_REQUIREMENT 1_
In the passage on Third Class accommodations, who commanded the RMS Baltic on her June 1904 maiden voyage?
_REQUIREMENT 2_
Copy the passage on Third Class accommodations word for word, starting with "Among the first" and going on through "in this direction.".

_TEXT SHOWN_
⁂

With the advent of the 20th century arrived a more enlightened perception of immigration. Steamship companies sought to capitalize on the ever-increasing number of steerage passengers boarding their European vessels for the United States.

Among the first to boast elevated accommodations for its Third Class was the White Star Line.

The following was published as a review of the White Star liner RMS Baltic, which underwent her maiden voyage in June 1904 under the command of Captain Edward J. Smith, who would command the RMS Titanic less than a decade later.

But the most significant feature of the new ship is the splendid accommodations provided for the third-class passengers, the emigrants. Nothing could show more clearly the value which the great steamship companies place upon the privilege of carrying the common people... the newer ships cater distinctly to their comfort and each new boat makes distinct advances in this direction.

Translators, most often to as "interpreters," were employed on board passenger liners such as the Baltic, Olympic, and Titanic.

⁂

_DATA EXCERPT_
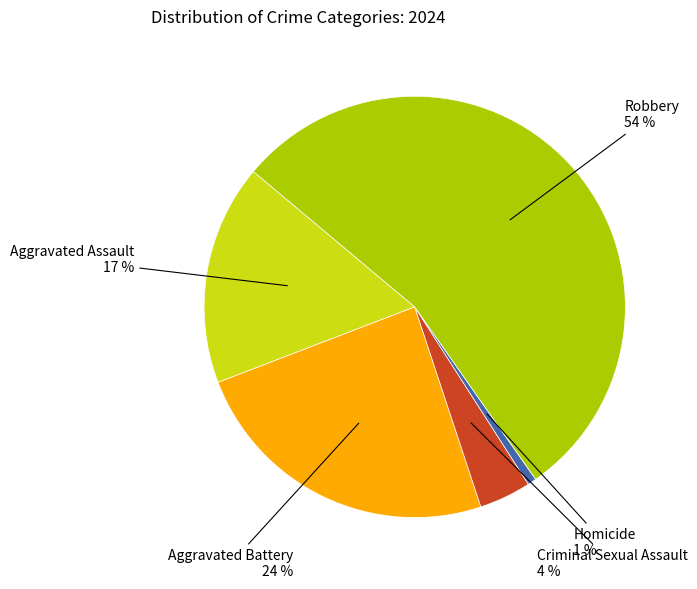

Is there any slice that represents more than half of the pie?

Yes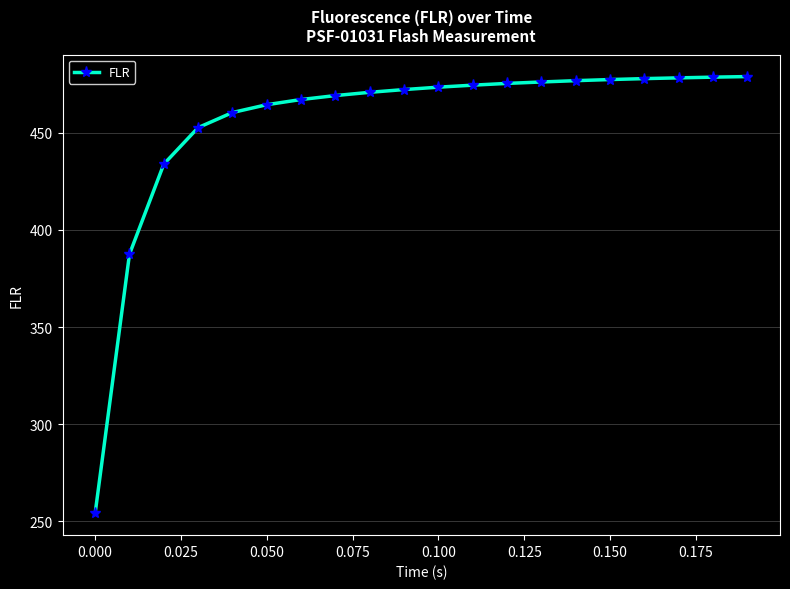

Does the chart have visible grid lines?

Yes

⁂

_EXPECTED ANSWER 1_
Captain Edward J. Smith

_EXPECTED ANSWER 2_
Among the first to boast elevated accommodations for its Third Class was the White Star Line.

The following was published as a review of the White Star liner RMS Baltic, which underwent her maiden voyage in June 1904 under the command of Captain Edward J. Smith, who would command the RMS Titanic less than a decade later.

But the most significant feature of the new ship is the splendid accommodations provided for the third-class passengers, the emigrants. Nothing could show more clearly the value which the great steamship companies place upon the privilege of carrying the common people... the newer ships cater distinctly to their comfort and each new boat makes distinct advances in this direction.